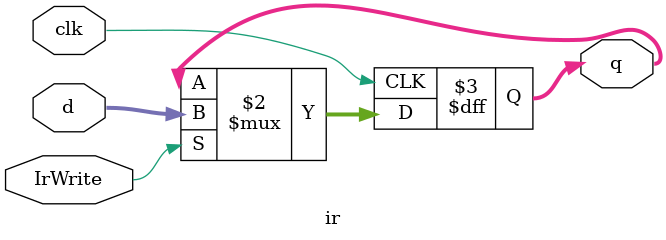
<source format=v>
module ir # (parameter WIDTH = 8)
               (input                    clk, IrWrite,
                input      [WIDTH - 1:0] d,
                output reg [WIDTH - 1:0] q);

    always @ (posedge clk)
        q <= IrWrite ? d : q;
endmodule
</source>
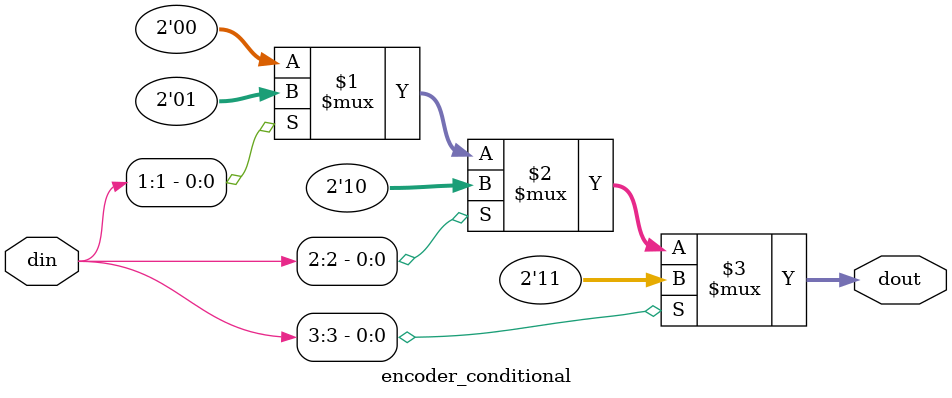
<source format=v>
`timescale 1ns / 1ps


module encoder_conditional(input [3:0]din,output [1:0]dout);
assign dout=(din[3])?2'b11:(din[2])?2'b10:(din[1])?2'b01:2'b00;
endmodule

</source>
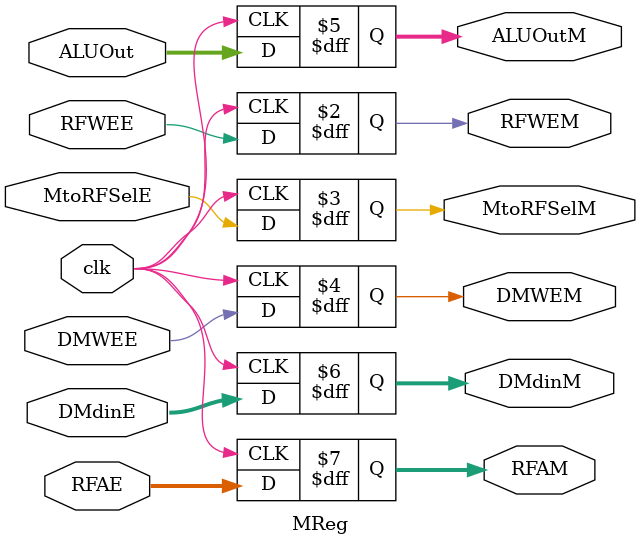
<source format=v>
`timescale 1ns / 1ps

module MReg(
    input clk,
    input RFWEE,
    input MtoRFSelE,
    input DMWEE,
    input [31:0] ALUOut,
    input [31:0] DMdinE,
    input [4:0] RFAE,
    output reg RFWEM,
    output reg MtoRFSelM,
    output reg DMWEM,
    output reg [31:0] ALUOutM,
    output reg [31:0] DMdinM,
    output reg [4:0] RFAM
    );
    
    always @(posedge clk) begin
        RFWEM <= RFWEE;
        MtoRFSelM <= MtoRFSelE;
        DMWEM <= DMWEE;
        ALUOutM <= ALUOut;
        DMdinM <= DMdinE;
        RFAM <= RFAE;
    end
endmodule

</source>
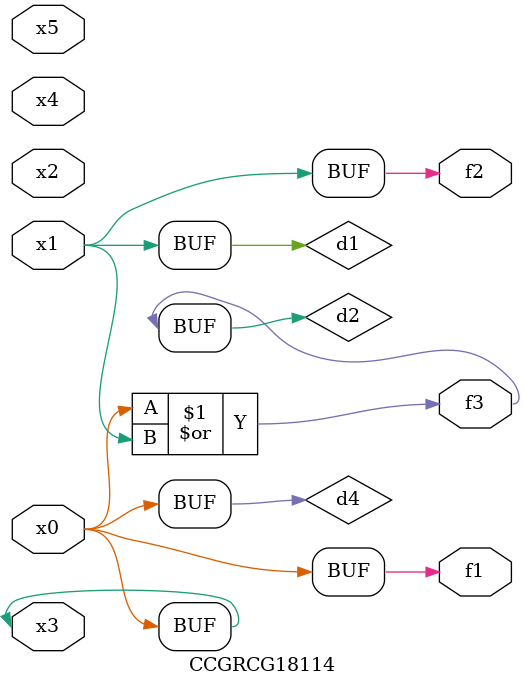
<source format=v>
module CCGRCG18114(
	input x0, x1, x2, x3, x4, x5,
	output f1, f2, f3
);

	wire d1, d2, d3, d4;

	and (d1, x1);
	or (d2, x0, x1);
	nand (d3, x0, x5);
	buf (d4, x0, x3);
	assign f1 = d4;
	assign f2 = d1;
	assign f3 = d2;
endmodule

</source>
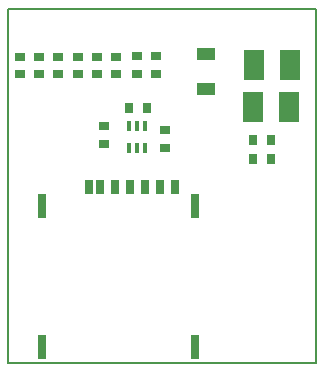
<source format=gbp>
%FSLAX25Y25*%
%MOIN*%
G70*
G01*
G75*
G04 Layer_Color=128*
%ADD10C,0.01500*%
%ADD11C,0.01000*%
%ADD12C,0.02000*%
%ADD13R,0.03937X0.03150*%
%ADD14R,0.03150X0.03937*%
%ADD15R,0.09843X0.11811*%
%ADD16O,0.07087X0.02362*%
%ADD17O,0.02362X0.07087*%
%ADD18R,0.03347X0.02756*%
%ADD19R,0.02756X0.03347*%
%ADD20R,0.03150X0.07000*%
%ADD21R,0.06000X0.07874*%
%ADD22R,0.01181X0.01181*%
%ADD23R,0.01378X0.00984*%
%ADD24R,0.01378X0.01181*%
%ADD25R,0.02362X0.03937*%
%ADD26C,0.01200*%
%ADD27C,0.00800*%
%ADD28R,0.06800X0.08800*%
%ADD29R,0.12700X0.10700*%
%ADD30C,0.00500*%
%ADD31R,0.05906X0.05906*%
%ADD32C,0.05906*%
%ADD33C,0.02000*%
%ADD34C,0.04000*%
%ADD35R,0.05906X0.03937*%
%ADD36R,0.01575X0.03347*%
%ADD37R,0.07000X0.10000*%
%ADD38R,0.02756X0.08268*%
%ADD39R,0.02559X0.04843*%
%ADD40C,0.02500*%
%ADD41R,0.07200X0.31400*%
%ADD42R,0.10700X0.04700*%
%ADD43R,0.12600X0.10400*%
%ADD44R,0.12100X0.10500*%
%ADD45C,0.00400*%
%ADD46C,0.00300*%
%ADD47R,0.04737X0.03950*%
%ADD48R,0.03950X0.04737*%
%ADD49R,0.10642X0.12611*%
%ADD50O,0.07887X0.03162*%
%ADD51O,0.03162X0.07887*%
%ADD52R,0.04147X0.03556*%
%ADD53R,0.03556X0.04147*%
%ADD54R,0.03950X0.07800*%
%ADD55R,0.06800X0.08674*%
%ADD56R,0.01981X0.01981*%
%ADD57R,0.02178X0.01784*%
%ADD58R,0.02178X0.01981*%
%ADD59R,0.03162X0.04737*%
%ADD60R,0.06706X0.06706*%
%ADD61C,0.06706*%
%ADD62R,0.06706X0.04737*%
%ADD63R,0.02375X0.04147*%
%ADD64R,0.07800X0.10800*%
%ADD65R,0.03556X0.09068*%
%ADD66R,0.03359X0.05643*%
D18*
X10143Y-21800D02*
D03*
Y-15894D02*
D03*
X3700Y-15894D02*
D03*
Y-21800D02*
D03*
X16586Y-15894D02*
D03*
Y-21800D02*
D03*
X29471Y-21800D02*
D03*
Y-15894D02*
D03*
X23029Y-15894D02*
D03*
Y-21800D02*
D03*
X43000Y-21606D02*
D03*
Y-15700D02*
D03*
X49300Y-15695D02*
D03*
Y-21600D02*
D03*
X35914Y-15894D02*
D03*
Y-21800D02*
D03*
X52100Y-40295D02*
D03*
Y-46200D02*
D03*
X31800Y-39100D02*
D03*
Y-45006D02*
D03*
D19*
X81600Y-43600D02*
D03*
X87506D02*
D03*
X81600Y-50100D02*
D03*
X87506D02*
D03*
X46205Y-33100D02*
D03*
X40300D02*
D03*
D30*
X102362Y-118110D02*
Y0D01*
X0Y-118110D02*
X102362D01*
X0D02*
Y0D01*
X102362D01*
D35*
X65900Y-26711D02*
D03*
Y-14900D02*
D03*
D36*
X40241Y-46242D02*
D03*
Y-38958D02*
D03*
X42800D02*
D03*
X45359Y-46242D02*
D03*
X42800D02*
D03*
X45359Y-38958D02*
D03*
D37*
X81800Y-18600D02*
D03*
X93800D02*
D03*
X93600Y-32600D02*
D03*
X81600D02*
D03*
D38*
X11073Y-112802D02*
D03*
Y-65558D02*
D03*
X62215Y-112802D02*
D03*
Y-65558D02*
D03*
D39*
X35640Y-59200D02*
D03*
X40640D02*
D03*
X45640D02*
D03*
X50640D02*
D03*
X55640D02*
D03*
X30640D02*
D03*
X26900D02*
D03*
M02*

</source>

:::::

◆ Job item
From the first line to the last, repeat the listing exactly and skip its images.

◆ Result of the task
<source format=v>
module ir # (parameter WIDTH = 8)
               (input                    clk, IrWrite,
                input      [WIDTH - 1:0] d,
                output reg [WIDTH - 1:0] q);

    always @ (posedge clk)
        q <= IrWrite ? d : q;
endmodule
</source>
<source format=v>
`timescale 1ns / 1ps


module encoder_conditional(input [3:0]din,output [1:0]dout);
assign dout=(din[3])?2'b11:(din[2])?2'b10:(din[1])?2'b01:2'b00;
endmodule

</source>
<source format=v>
`timescale 1ns / 1ps

module MReg(
    input clk,
    input RFWEE,
    input MtoRFSelE,
    input DMWEE,
    input [31:0] ALUOut,
    input [31:0] DMdinE,
    input [4:0] RFAE,
    output reg RFWEM,
    output reg MtoRFSelM,
    output reg DMWEM,
    output reg [31:0] ALUOutM,
    output reg [31:0] DMdinM,
    output reg [4:0] RFAM
    );
    
    always @(posedge clk) begin
        RFWEM <= RFWEE;
        MtoRFSelM <= MtoRFSelE;
        DMWEM <= DMWEE;
        ALUOutM <= ALUOut;
        DMdinM <= DMdinE;
        RFAM <= RFAE;
    end
endmodule

</source>
<source format=v>
module CCGRCG18114(
	input x0, x1, x2, x3, x4, x5,
	output f1, f2, f3
);

	wire d1, d2, d3, d4;

	and (d1, x1);
	or (d2, x0, x1);
	nand (d3, x0, x5);
	buf (d4, x0, x3);
	assign f1 = d4;
	assign f2 = d1;
	assign f3 = d2;
endmodule

</source>
<source format=gbp>
%FSLAX25Y25*%
%MOIN*%
G70*
G01*
G75*
G04 Layer_Color=128*
%ADD10C,0.01500*%
%ADD11C,0.01000*%
%ADD12C,0.02000*%
%ADD13R,0.03937X0.03150*%
%ADD14R,0.03150X0.03937*%
%ADD15R,0.09843X0.11811*%
%ADD16O,0.07087X0.02362*%
%ADD17O,0.02362X0.07087*%
%ADD18R,0.03347X0.02756*%
%ADD19R,0.02756X0.03347*%
%ADD20R,0.03150X0.07000*%
%ADD21R,0.06000X0.07874*%
%ADD22R,0.01181X0.01181*%
%ADD23R,0.01378X0.00984*%
%ADD24R,0.01378X0.01181*%
%ADD25R,0.02362X0.03937*%
%ADD26C,0.01200*%
%ADD27C,0.00800*%
%ADD28R,0.06800X0.08800*%
%ADD29R,0.12700X0.10700*%
%ADD30C,0.00500*%
%ADD31R,0.05906X0.05906*%
%ADD32C,0.05906*%
%ADD33C,0.02000*%
%ADD34C,0.04000*%
%ADD35R,0.05906X0.03937*%
%ADD36R,0.01575X0.03347*%
%ADD37R,0.07000X0.10000*%
%ADD38R,0.02756X0.08268*%
%ADD39R,0.02559X0.04843*%
%ADD40C,0.02500*%
%ADD41R,0.07200X0.31400*%
%ADD42R,0.10700X0.04700*%
%ADD43R,0.12600X0.10400*%
%ADD44R,0.12100X0.10500*%
%ADD45C,0.00400*%
%ADD46C,0.00300*%
%ADD47R,0.04737X0.03950*%
%ADD48R,0.03950X0.04737*%
%ADD49R,0.10642X0.12611*%
%ADD50O,0.07887X0.03162*%
%ADD51O,0.03162X0.07887*%
%ADD52R,0.04147X0.03556*%
%ADD53R,0.03556X0.04147*%
%ADD54R,0.03950X0.07800*%
%ADD55R,0.06800X0.08674*%
%ADD56R,0.01981X0.01981*%
%ADD57R,0.02178X0.01784*%
%ADD58R,0.02178X0.01981*%
%ADD59R,0.03162X0.04737*%
%ADD60R,0.06706X0.06706*%
%ADD61C,0.06706*%
%ADD62R,0.06706X0.04737*%
%ADD63R,0.02375X0.04147*%
%ADD64R,0.07800X0.10800*%
%ADD65R,0.03556X0.09068*%
%ADD66R,0.03359X0.05643*%
D18*
X10143Y-21800D02*
D03*
Y-15894D02*
D03*
X3700Y-15894D02*
D03*
Y-21800D02*
D03*
X16586Y-15894D02*
D03*
Y-21800D02*
D03*
X29471Y-21800D02*
D03*
Y-15894D02*
D03*
X23029Y-15894D02*
D03*
Y-21800D02*
D03*
X43000Y-21606D02*
D03*
Y-15700D02*
D03*
X49300Y-15695D02*
D03*
Y-21600D02*
D03*
X35914Y-15894D02*
D03*
Y-21800D02*
D03*
X52100Y-40295D02*
D03*
Y-46200D02*
D03*
X31800Y-39100D02*
D03*
Y-45006D02*
D03*
D19*
X81600Y-43600D02*
D03*
X87506D02*
D03*
X81600Y-50100D02*
D03*
X87506D02*
D03*
X46205Y-33100D02*
D03*
X40300D02*
D03*
D30*
X102362Y-118110D02*
Y0D01*
X0Y-118110D02*
X102362D01*
X0D02*
Y0D01*
X102362D01*
D35*
X65900Y-26711D02*
D03*
Y-14900D02*
D03*
D36*
X40241Y-46242D02*
D03*
Y-38958D02*
D03*
X42800D02*
D03*
X45359Y-46242D02*
D03*
X42800D02*
D03*
X45359Y-38958D02*
D03*
D37*
X81800Y-18600D02*
D03*
X93800D02*
D03*
X93600Y-32600D02*
D03*
X81600D02*
D03*
D38*
X11073Y-112802D02*
D03*
Y-65558D02*
D03*
X62215Y-112802D02*
D03*
Y-65558D02*
D03*
D39*
X35640Y-59200D02*
D03*
X40640D02*
D03*
X45640D02*
D03*
X50640D02*
D03*
X55640D02*
D03*
X30640D02*
D03*
X26900D02*
D03*
M02*

</source>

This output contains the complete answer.